Re: [PATCH v2 04/10] PCI: Destroy pci dev only once
From: Bjorn Helgaas
Date: Thu Dec 05 2013 - 17:41:07 EST
On Mon, Dec 2, 2013 at 7:49 AM, Rafael J. Wysocki <rjw@xxxxxxxxxxxxx> wrote:
> ...
> From: Rafael J. Wysocki <rafael.j.wysocki@xxxxxxxxx>
> Subject: PCI / hotplug / ACPI: Fix concurrency problems related to device removal
>
> The following are concurrency problems related to the PCI device
> removal code in pci-sysfs.c and in ACPIPHP present in the current
> mainline kernel:
You've found a bunch of issues. I don't think there's anything to
gain by fixing them all in a single patch, and I think it would be
useful to split them out to help us think about them and find other
places that have similar problems.
> Scenario 1: pci_stop_and_remove_bus_device() run concurrently for
> the same top device from remove_callback() in pci-sysfs.c and
> from trim_stale_devices() in acpiphp_glue.c.
>
> In this scenario the second code path is executed without
> pci_remove_rescan_mutex locked, so the &bus->devices list
> walks in either trim_stale_devices() itself or in
> acpiphp_check_bridge() can suffer from list corruption while the
> first code path is executing pci_destroy_dev() for one of the
> devices on those lists.
Protecting &bus->devices is a generic problem, isn't it? There are
about a zillion uses of it. Many are in the pcibios_fixup_bus() path.
I think we can get rid of most of those by integrating the work into
the pci_scan_device() path instead of doing it as a post-discovery
fixup, but there will be several other cases left. If using
pci_remove_rescan_mutex to protect &bus->devices is the right generic
answer, we should document that and audit every place that uses the
list.
> Moreover, if any of the device objects in question is freed
> after pci_destroy_dev() executed by the first code path, the
> second code path may suffer a use-after-free problem while
> trying to access that device object.
>
> Conversely, the second code path may execute pci_destroy_dev()
> for one of the devices in question such that one of the
> &bus->devices list walks in pci_stop_bus_device()
> or pci_remove_bus_device() executed by the first code path will
> suffer from a list corruption.
>
> Moreover, use-after-free is also possible if one of the device
> objects in question is freed as a result of calling
> pci_destroy_dev() by the second code path and then the first
> code path tries to access it (the first code path only holds
> an extra reference to the device it has been run for, but not
> for its child devices).
The use-after-free problems *sound* like a reference counting issue.
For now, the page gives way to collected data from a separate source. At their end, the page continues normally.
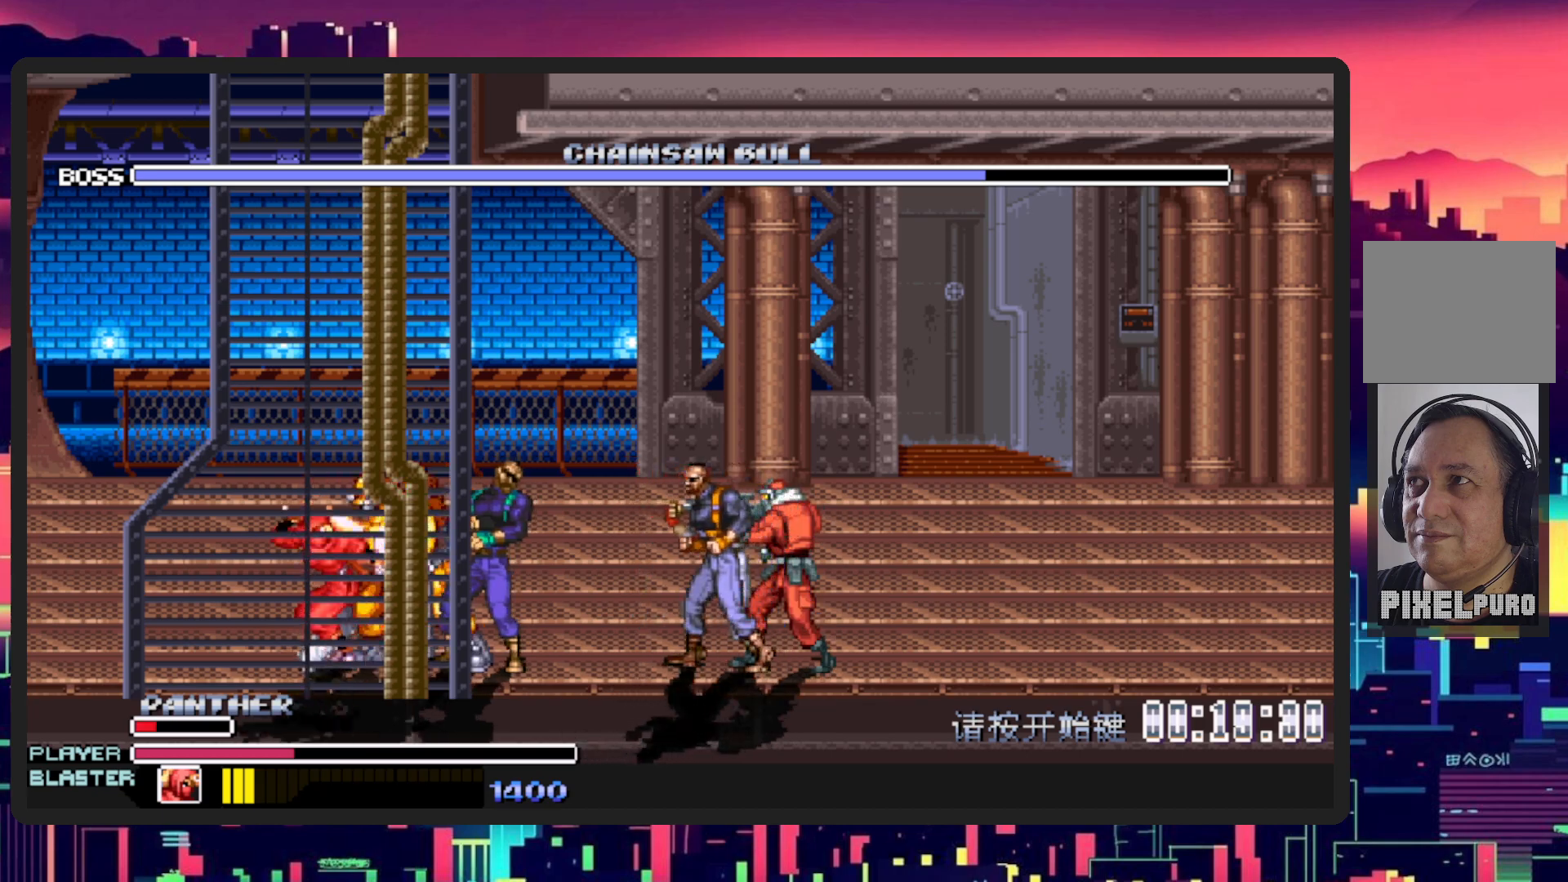
{"buttons": ["DPAD_RIGHT"], "events": [[50, "Y", "up"], [83, "Y", "down"], [183, "Y", "up"], [250, "Y", "down"], [317, "Y", "up"], [367, "Y", "down"], [467, "Y", "up"]]}
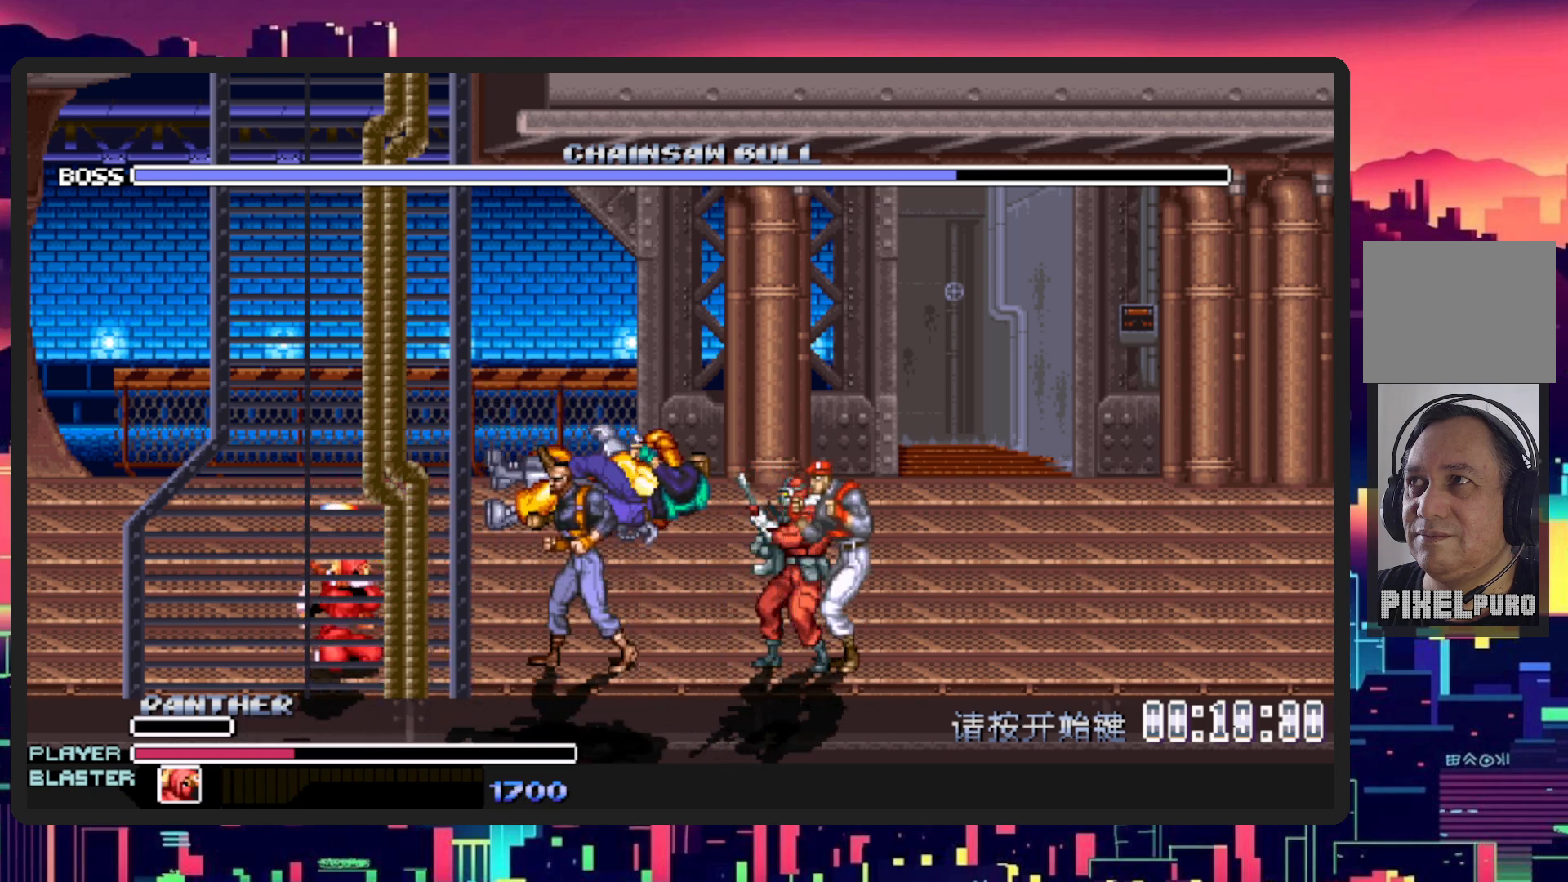
{"buttons": ["DPAD_RIGHT"], "events": [[17, "Y", "down"], [100, "Y", "up"], [150, "Y", "down"], [250, "Y", "up"], [284, "Y", "down"], [384, "Y", "up"]]}
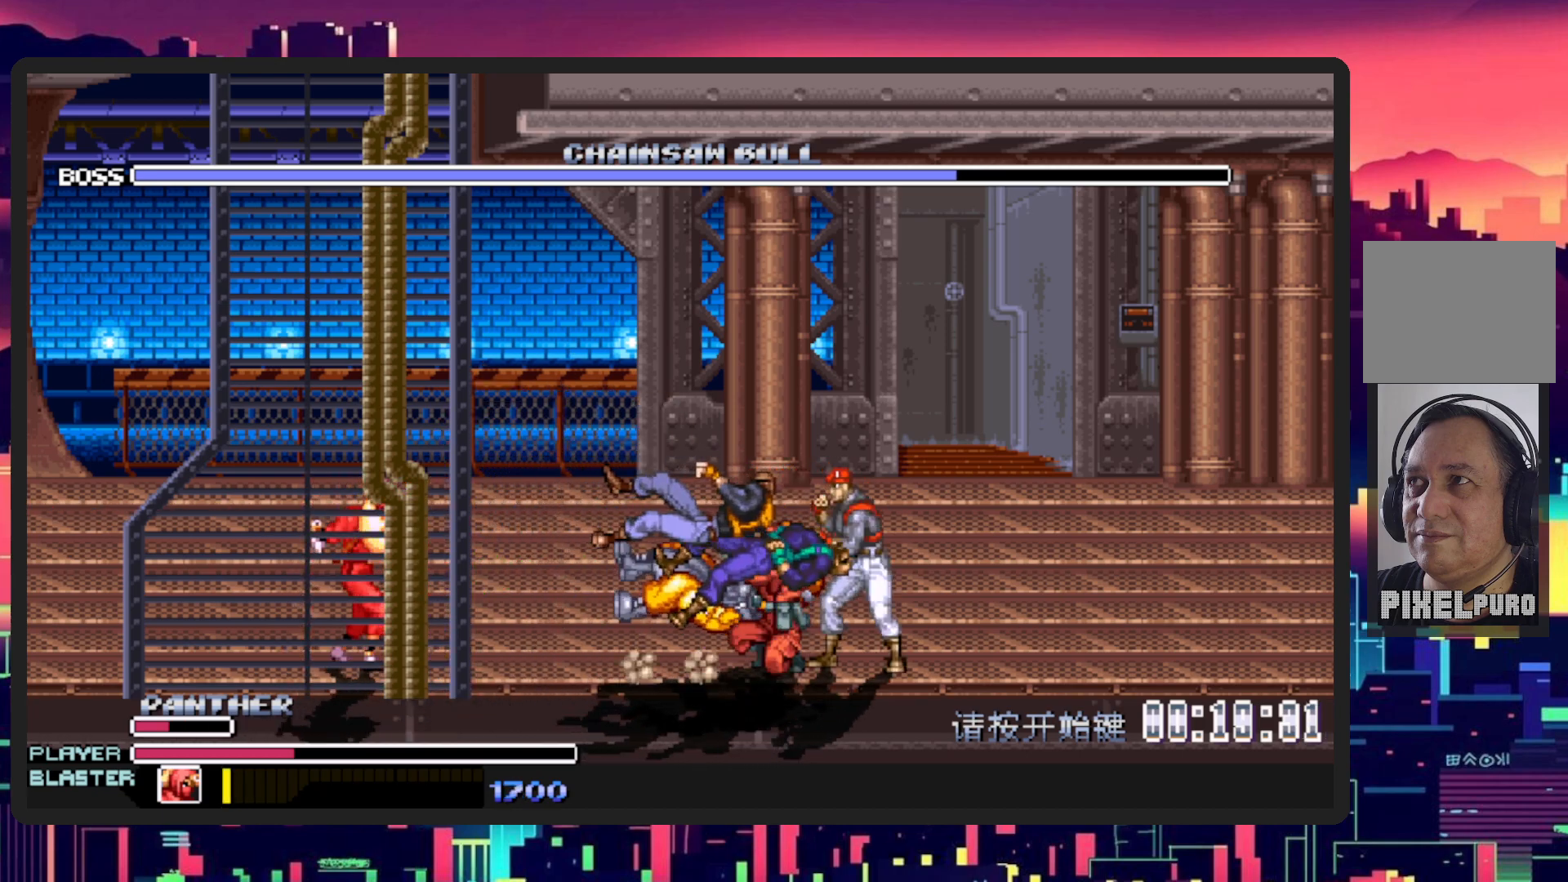
{"buttons": ["DPAD_RIGHT"], "events": [[83, "DPAD_UP", "down"], [133, "DPAD_UP", "up"], [150, "L1", "down"], [217, "DPAD_DOWN", "down"], [267, "DPAD_DOWN", "up"], [450, "L1", "up"]]}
Yinghai's patch [1] should fix some of this; how much is left after
that?
[1] http://lkml.kernel.org/r/1385851238-21085-4-git-send-email-yinghai@xxxxxxxxxx
> Scenario 2: ACPI hotplug event occurs for a device under a bridge
> being removed by pci_stop_and_remove_bus_device() run from
> remove_callback() in pci-sysfs.c.
>
> In that case it doesn't make sense to handle the hotplug event,
> because the device in question will be removed anyway along with
> its parent bridge and that will cause the context objects needed
> for hotplug handling to be freed as well.
>
> Moreover, if the event is handled regardless, it may cause one
> or more devices already removed by pci_stop_and_remove_bus_device()
> to be added again by the code handling the event, which will
> conflict with the bridge removal.
We definitely need to serialize hotplug events from ACPI and sysfs
(and other sources, like other hotplug drivers). Would that be
enough? Adding the is_going_away flag is ACPI-specific and seems like
sort of a point workaround.
> Scenario 3: pci_stop_and_remove_bus_device() is run from
> trim_stale_devices() (as a result of an ACPI hotplug event) in
> parallel with dev_bus_rescan_store() or bus_rescan_store(),
> or dev_rescan_store().
>
> In that scenario the second code path may attempt to operate
> on device objects being removed by the first code path which
> may lead to many interesting types of breakage.
>
> Scenario 4: acpi_pci_root_remove() run (as a result of an ACPI PCI
> host bridge removal event) in parallel with bus_rescan_store(),
> dev_bus_rescan_store(), dev_rescan_store(), or remove_callback()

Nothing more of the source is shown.